(Circuit design data)
------------------------------------------------------------------------

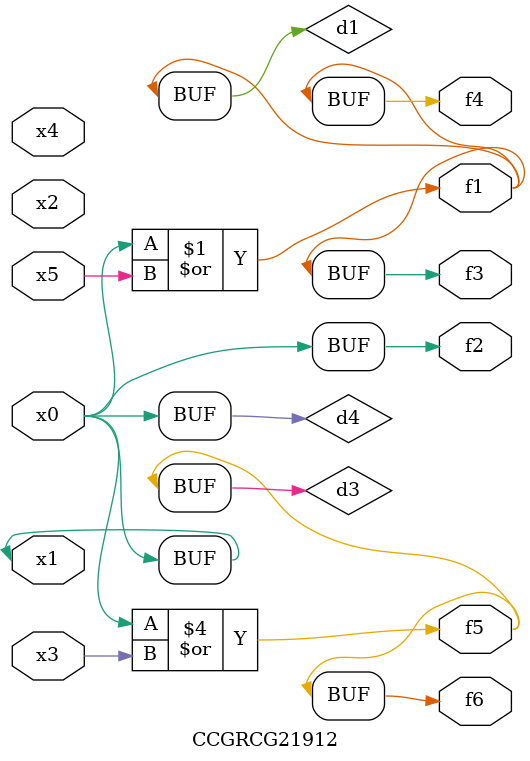
<source format=v>
module CCGRCG21912(
	input x0, x1, x2, x3, x4, x5,
	output f1, f2, f3, f4, f5, f6
);

	wire d1, d2, d3, d4;

	or (d1, x0, x5);
	xnor (d2, x1, x4);
	or (d3, x0, x3);
	buf (d4, x0, x1);
	assign f1 = d1;
	assign f2 = d4;
	assign f3 = d1;
	assign f4 = d1;
	assign f5 = d3;
	assign f6 = d3;
endmodule

</source>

------------------------------------------------------------------------

• [WHAT THE TASK ASKS]:
Every line above should be returned exactly; the pictures stay out.

• [SOLUTION FOR THIS TASK]:
<source format=v>
module CCGRCG21912(
	input x0, x1, x2, x3, x4, x5,
	output f1, f2, f3, f4, f5, f6
);

	wire d1, d2, d3, d4;

	or (d1, x0, x5);
	xnor (d2, x1, x4);
	or (d3, x0, x3);
	buf (d4, x0, x1);
	assign f1 = d1;
	assign f2 = d4;
	assign f3 = d1;
	assign f4 = d1;
	assign f5 = d3;
	assign f6 = d3;
endmodule

</source>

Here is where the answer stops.